Die Menschenrechtsorganisation Amnesty International stellt einen massiven Anstieg von Hinrichtungen im Iran fest. 2023 seien 853 Menschen vom Mullah-Regime hingerichtet worden, um 48 Prozent mehr als im Jahr davor, teilte Amnesty am Donnerstag mit. Iranische Gefängnisse seien "Schauplätze von Massentötungen". Das Regime setze die Todesstrafe ein, um die Bevölkerung nach den Massenprotesten des Jahres 2022 "in Angst und Schrecken zu versetzen", kritisierte die NGO.

Gemäß Angaben von Amnesty International war die Zahl der Hinrichtungen im Iran im Jahr 2023 die höchste seit 2015 und um 48 Prozent höher als 2022. Dieser Trend setzt sich auch im neuen Jahr fort: Bis zum 20. März wurden bereits 95 Hinrichtungen dokumentiert, wobei die Dunkelziffer unklar bleibt. Mehr als die Hälfte der Hinrichtungen konnte mit Drogendelikten in Verbindung gebracht werden.

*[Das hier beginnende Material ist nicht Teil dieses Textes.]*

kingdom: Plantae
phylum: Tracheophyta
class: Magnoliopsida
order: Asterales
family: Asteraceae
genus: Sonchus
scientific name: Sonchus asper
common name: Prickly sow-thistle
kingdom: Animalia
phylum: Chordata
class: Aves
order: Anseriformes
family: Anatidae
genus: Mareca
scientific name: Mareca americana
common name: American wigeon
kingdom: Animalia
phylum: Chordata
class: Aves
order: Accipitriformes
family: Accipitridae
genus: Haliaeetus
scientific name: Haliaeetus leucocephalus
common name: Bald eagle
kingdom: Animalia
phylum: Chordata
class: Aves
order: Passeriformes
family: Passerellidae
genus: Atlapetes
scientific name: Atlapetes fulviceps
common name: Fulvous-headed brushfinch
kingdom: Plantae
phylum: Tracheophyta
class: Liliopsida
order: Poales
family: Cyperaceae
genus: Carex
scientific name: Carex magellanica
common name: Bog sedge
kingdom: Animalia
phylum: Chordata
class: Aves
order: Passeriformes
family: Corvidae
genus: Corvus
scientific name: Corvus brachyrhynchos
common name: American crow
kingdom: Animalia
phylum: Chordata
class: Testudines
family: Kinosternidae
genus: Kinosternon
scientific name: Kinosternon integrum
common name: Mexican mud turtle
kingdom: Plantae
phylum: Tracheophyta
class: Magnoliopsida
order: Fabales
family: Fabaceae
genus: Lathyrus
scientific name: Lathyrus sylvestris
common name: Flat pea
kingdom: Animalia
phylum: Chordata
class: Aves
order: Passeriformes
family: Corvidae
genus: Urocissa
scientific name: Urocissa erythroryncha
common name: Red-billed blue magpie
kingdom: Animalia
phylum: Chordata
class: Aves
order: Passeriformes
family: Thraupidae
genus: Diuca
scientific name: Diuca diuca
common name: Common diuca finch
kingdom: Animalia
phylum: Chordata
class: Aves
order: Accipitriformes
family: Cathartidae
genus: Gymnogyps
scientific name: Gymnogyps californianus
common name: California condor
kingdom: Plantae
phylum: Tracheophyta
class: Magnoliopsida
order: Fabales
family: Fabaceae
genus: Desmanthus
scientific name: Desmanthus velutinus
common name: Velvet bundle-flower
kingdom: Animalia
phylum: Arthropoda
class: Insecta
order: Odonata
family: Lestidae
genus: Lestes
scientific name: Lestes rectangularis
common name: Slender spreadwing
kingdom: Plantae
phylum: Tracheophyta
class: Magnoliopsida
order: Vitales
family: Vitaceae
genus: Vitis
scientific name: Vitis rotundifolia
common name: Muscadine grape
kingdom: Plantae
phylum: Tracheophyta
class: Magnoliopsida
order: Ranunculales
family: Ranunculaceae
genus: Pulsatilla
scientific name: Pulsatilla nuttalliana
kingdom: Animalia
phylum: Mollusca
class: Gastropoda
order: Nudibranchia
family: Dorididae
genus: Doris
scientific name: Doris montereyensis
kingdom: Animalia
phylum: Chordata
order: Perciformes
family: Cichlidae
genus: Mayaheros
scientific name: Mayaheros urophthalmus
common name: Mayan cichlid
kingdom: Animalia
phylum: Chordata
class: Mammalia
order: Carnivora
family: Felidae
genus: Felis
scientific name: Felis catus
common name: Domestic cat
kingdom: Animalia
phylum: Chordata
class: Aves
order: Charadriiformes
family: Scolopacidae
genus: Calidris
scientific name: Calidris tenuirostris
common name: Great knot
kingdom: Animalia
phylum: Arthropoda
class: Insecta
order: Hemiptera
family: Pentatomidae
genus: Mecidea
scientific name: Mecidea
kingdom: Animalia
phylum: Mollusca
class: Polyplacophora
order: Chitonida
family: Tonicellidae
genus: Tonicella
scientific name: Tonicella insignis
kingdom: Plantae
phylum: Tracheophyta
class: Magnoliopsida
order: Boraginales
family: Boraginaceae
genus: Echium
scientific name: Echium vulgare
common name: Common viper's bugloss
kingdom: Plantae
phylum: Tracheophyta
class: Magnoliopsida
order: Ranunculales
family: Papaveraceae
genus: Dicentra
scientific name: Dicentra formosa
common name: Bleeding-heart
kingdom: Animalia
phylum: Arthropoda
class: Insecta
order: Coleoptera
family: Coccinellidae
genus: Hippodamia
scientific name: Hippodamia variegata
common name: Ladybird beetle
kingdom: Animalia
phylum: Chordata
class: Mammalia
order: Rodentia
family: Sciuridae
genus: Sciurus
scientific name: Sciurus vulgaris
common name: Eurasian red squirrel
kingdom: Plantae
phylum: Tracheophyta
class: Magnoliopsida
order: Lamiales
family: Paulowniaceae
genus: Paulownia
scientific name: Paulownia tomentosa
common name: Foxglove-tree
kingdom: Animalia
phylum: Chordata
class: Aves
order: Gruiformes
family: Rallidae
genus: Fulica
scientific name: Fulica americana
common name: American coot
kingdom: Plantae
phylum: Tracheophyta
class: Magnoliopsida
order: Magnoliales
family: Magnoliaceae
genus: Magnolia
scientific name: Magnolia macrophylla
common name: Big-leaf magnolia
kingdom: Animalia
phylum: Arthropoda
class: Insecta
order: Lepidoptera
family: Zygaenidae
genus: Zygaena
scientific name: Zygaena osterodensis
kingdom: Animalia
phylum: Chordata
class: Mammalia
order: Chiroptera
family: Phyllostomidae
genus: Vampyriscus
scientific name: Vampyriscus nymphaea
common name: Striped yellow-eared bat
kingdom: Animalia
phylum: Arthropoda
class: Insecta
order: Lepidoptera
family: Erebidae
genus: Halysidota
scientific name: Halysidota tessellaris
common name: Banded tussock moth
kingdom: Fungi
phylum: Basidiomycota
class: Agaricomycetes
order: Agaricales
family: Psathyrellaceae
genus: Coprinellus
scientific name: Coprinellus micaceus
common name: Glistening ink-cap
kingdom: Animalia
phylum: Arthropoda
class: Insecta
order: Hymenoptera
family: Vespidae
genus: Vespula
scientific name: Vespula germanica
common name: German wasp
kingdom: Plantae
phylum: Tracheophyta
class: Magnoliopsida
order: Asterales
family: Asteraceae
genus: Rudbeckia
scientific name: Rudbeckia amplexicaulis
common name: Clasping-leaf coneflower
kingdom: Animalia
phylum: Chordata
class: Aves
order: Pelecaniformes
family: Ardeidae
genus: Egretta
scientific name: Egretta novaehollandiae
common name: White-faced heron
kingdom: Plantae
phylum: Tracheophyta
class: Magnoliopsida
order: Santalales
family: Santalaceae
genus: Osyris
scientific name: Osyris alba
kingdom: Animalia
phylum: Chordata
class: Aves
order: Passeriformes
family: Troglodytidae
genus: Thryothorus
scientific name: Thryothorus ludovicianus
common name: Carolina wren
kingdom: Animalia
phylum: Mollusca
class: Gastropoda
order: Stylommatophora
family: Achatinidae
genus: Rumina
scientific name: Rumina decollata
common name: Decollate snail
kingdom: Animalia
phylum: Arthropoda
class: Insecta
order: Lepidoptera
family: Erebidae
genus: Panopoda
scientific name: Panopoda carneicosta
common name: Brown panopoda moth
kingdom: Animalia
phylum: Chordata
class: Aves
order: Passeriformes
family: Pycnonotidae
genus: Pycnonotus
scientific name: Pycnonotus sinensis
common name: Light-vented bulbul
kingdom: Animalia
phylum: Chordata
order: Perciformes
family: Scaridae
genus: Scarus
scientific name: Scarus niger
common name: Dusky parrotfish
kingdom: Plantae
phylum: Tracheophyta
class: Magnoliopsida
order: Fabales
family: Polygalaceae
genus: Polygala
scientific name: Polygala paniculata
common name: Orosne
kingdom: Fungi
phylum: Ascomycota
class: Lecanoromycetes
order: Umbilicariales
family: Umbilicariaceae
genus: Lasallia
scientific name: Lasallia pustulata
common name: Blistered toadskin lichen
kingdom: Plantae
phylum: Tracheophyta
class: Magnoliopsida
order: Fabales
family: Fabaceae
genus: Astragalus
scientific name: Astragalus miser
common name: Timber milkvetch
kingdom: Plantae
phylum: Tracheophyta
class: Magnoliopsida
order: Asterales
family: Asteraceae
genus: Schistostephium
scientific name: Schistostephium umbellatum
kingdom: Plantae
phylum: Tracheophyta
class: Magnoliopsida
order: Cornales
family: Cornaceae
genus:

"Die iranische Regierung hat die Todesstrafe zu einer Waffe gemacht, um Angst in der Öffentlichkeit zu säen und abweichende Meinungen zu unterdrücken. Ohne eine entschlossene Reaktion der internationalen Gemeinschaft werden sich die iranischen Behörden ermutigt fühlen, in den kommenden Jahren weiterhin Tausende von Menschen ungestraft hinzurichten", kritisierte Shoura Hashemi, Geschäftsführerin von Amnesty International Österreich. Die Tötungsserie setze sich auch im heurigen Jahr fort. Bis zum 20. März seien mindestens 95 Hinrichtungen dokumentiert worden. Wie hoch die Dunkelziffer ist, ist unklar.

Hinrichtungen wegen Drogendelikten

Mindestens 481 Hinrichtungen im Vorjahr seien im Zusammenhang mit Drogendelikten vollstreckt worden, heißt es in dem Bericht. "Die massenhaften Hinrichtungen wegen Drogendelikten nach grob unfairen Prozessen vor Revolutionsgerichten sind ein besonders eklatanter Machtmissbrauch", so Hashemi. "Mit ihrer tödlichen Antidrogenpolitik trägt die Islamische Republik zu einem Kreislauf von Armut und systemischer Ungerechtigkeit bei und verfestigt die Diskriminierung marginalisierter Bevölkerungsgruppen, insbesondere der unterdrückten Minderheit der Belutschen."

Demonstrationen und Social Media als Gründe

Es habe im Vorjahr auch eine Welle von Hinrichtungen von Demonstrantinnen und Demonstranten, Nutzerinnen und Nutzern Sozialer Medien sowie anderen tatsächlichen oder vermeintlichen Dissidentinnen und Dissidenten gegeben. Dabei reichten mitunter auch vage Anklagen wie "Feindschaft zu Gott" oder "Verdorbenheit auf Erden".

Im Fall von Drogendelikten erfolgten die Hinrichtungen mitunter schon im Gewahrsam, und Angehörige der belutschischen Minderheit waren überproportional betroffen. 29 Prozent der diesbezüglichen Hinrichtungen entfielen auf sie, obwohl sie nur etwa fünf Prozent der iranischen Gesamtbevölkerung ausmacht.

17-Jähriger hingerichtet

Eine "traurige Eskalation" habe es auch gegeben, was die Tötung von Minderjährigen betrifft. So sei ein 17-Jähriger hingerichtet worden, und vier weitere Personen für Verbrechen, die sie im Alter unter 18 Jahren begangen hatten.

Amnesty International erwartet, dass die Zahl der Hinrichtungen im Zusammenhang mit Drogen noch zunehmen wird. Ein geplantes neues Antidrogengesetz soll nämlich die Bandbreite der Drogendelikte, die die Todesstrafe nach sich ziehen, vergrößern.

Öffentliche Statistiken zu Todesurteilen und Hinrichtungen gibt es im Iran nicht. Amnesty International erstellte ihre Statistik in Zusammenarbeit mit der Menschenrechtsorganisation Abdorrahman Boroumand Centre sowie unter Nutzung offener Quellen. Außerdem seien Hinrichtungsprotokolle der Menschenrechtsorganisationen Iran Human Rights und Kurdistan Human Rights Network eingesehen worden.